En ce qui me concerne, et si j'étais français, je voterais blanc.

Enfin... pour dire la vérité, je ne me déplacerais même pas.
images/icones/hein.gif  ( 825689 )de Judas à Saint Pierre ? par jejomau (2017-04-12 12:37:54) 
[en réponse à 825684]

Pas bien d'accord.

Pierre est finalement un beau traître . Le premier même : il trahit Jésus trois fois.

Judas aussi, nous sommes d'accord.

Mais si l'un se repent et pleure trouvant alors le pardon... et la rédemption; l'autre s'entête dans son orgueil et finit par le suicide, refusant de croire

Comment passer de Judas à Saint-Pierre, de l'irréversible à l'humanité ? Impossible, non ?
images/icones/neutre.gif  ( 825743 )St Pierre ? par Steve (2017-04-16 23:25:22) 
[en réponse à 825684]

Considérez que Pierre est un traître (provisoire) et le placer à côté de Judas, cela paraît injuste.

Pierre est peu calculateur, voire téméraire.
Pour connaître le sort réservé à Jésus, il s'est mis dans la gueule du loup.
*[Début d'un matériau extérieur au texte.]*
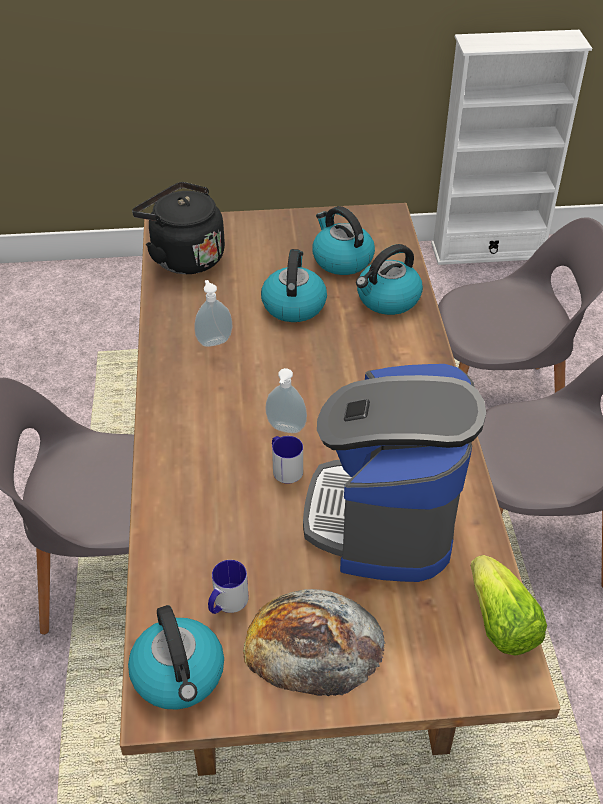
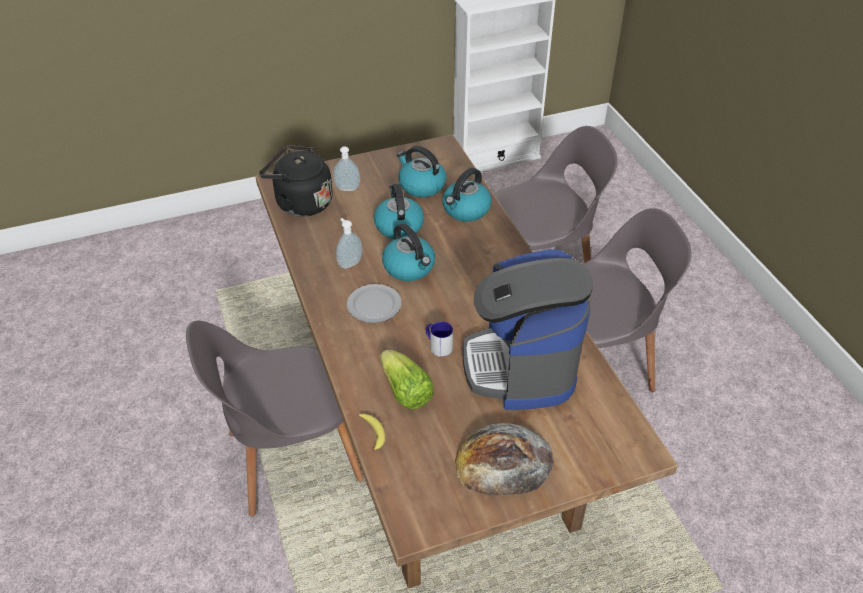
camera: 15 degrees left, 0 degrees up
(157, 565) = (373, 433): none -> banana
(179, 675) = (420, 503): kettle -> kettle (409, 267)
(223, 399) = (373, 305): none -> plate
(226, 603) = (433, 447): mug -> none
(285, 429) = (428, 318): soap dispenser -> soap dispenser (347, 189)
(500, 623) = (622, 420): lettuce -> lettuce (405, 392)

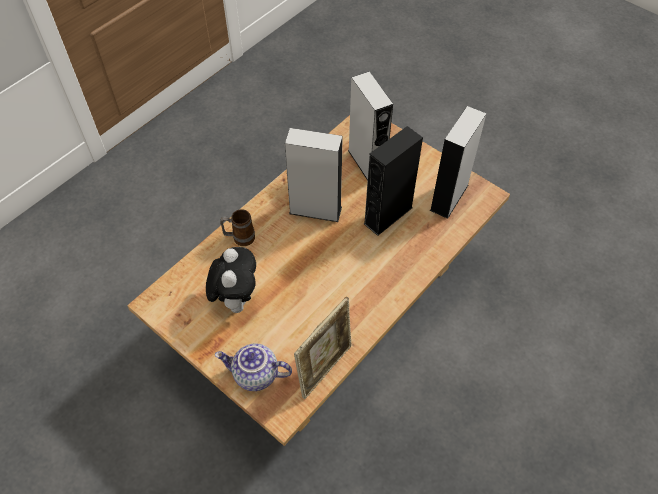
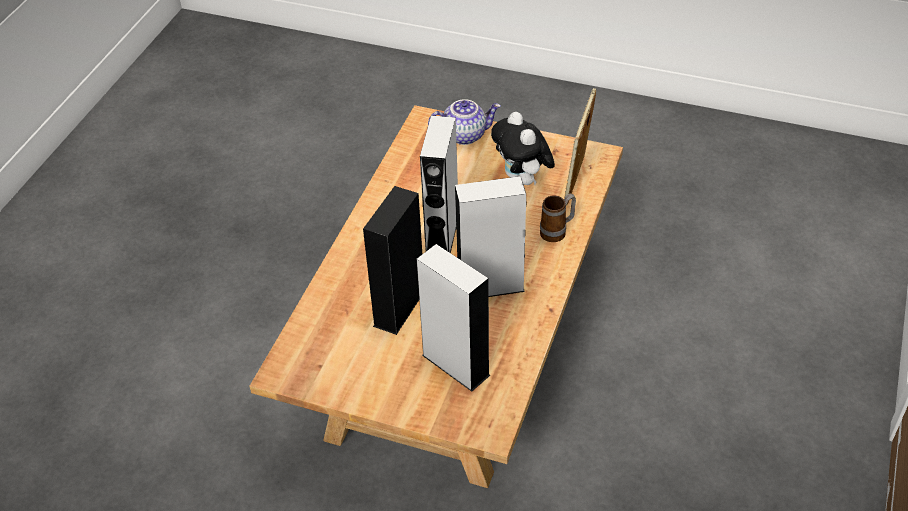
camera: 160 degrees right, 10 degrees down
(325, 368) = (403, 156): picture frame -> picture frame (576, 182)
(449, 197) = (329, 354): grey speaker -> grey speaker (442, 233)

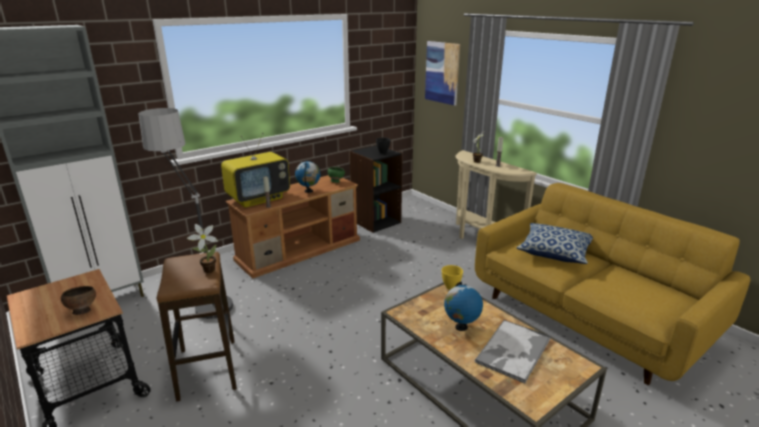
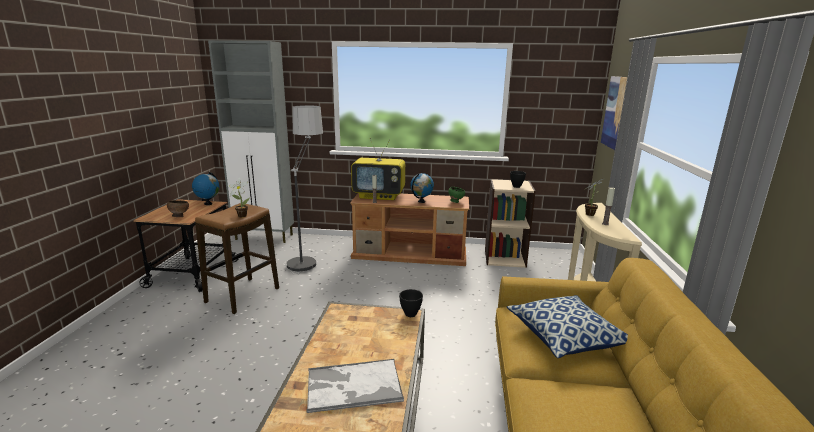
camera: 45 degrees right, 5 degrees down
(375, 221) = (504, 258): black bookcase -> beige bookcase
(450, 287) = (410, 314): yellow bowl -> black bowl
(461, 327) = (354, 344): globe -> globe (208, 204)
Il est découvert.
Et comme il n'est pas suicidaire, dans l'urgence, il a menti pour en sortir.
C'est là toute sa "trahison".
Et après ?
Sorti d'affaire, il fond en larmes.

Rien à voir avec la trahison de Judas qui est préméditée et réalisée dans le calme.

La lecture classique de ces événements-là n'oublie-t-elle pas de les mettre en relation avec une communauté qui vit les 1ères persécutions ?
Les messages seraient alors :
- il ne faut pas renier le Christ, même devant le danger.
- tout le monde peut craquer (même Pierre).
- le pardon est possible, y compris pour un reniement public.

N'en déplaise, ces messages-là ne sont pas adaptables au comportement de Judas.
images/icones/1w.gif  ( 825765 )Un chrétien seul par PEB (2017-04-17 14:56:11) 
[en réponse à 825743]

est un chrétien en danger.

Pierre s'est retrouvé seul tandis que Jean, qui avait les bons laisser-passer, allait de ça de là entre les divers groupes de disciples. Au milieu des ennemis du Christ, Pierre a craqué.

Cela rappelle comment Eve succomba, seule en premier, car Adam n'en prenait guère soin.
images/icones/1b.gif  ( 825780 )Un chrétien... par Steve (2017-04-17 19:25:08) 
[en réponse à 825765]

D'une part.
St Jean (le frère de St Jacques ?) pouvait entrer semble-t-il. Il aurait introduit Pierre.
Est-il entré pour autant ? S'il est entré, est-il resté ? Personne n'en sait rien.
Pas même vous PEB.

D'autre part.
Un chrétien n'est jamais seul : à tout le moins, il a son ange gardien.
En général, dans la communion des saints, il a une armée d'amis à solliciter, dont la Vierge et le Christ.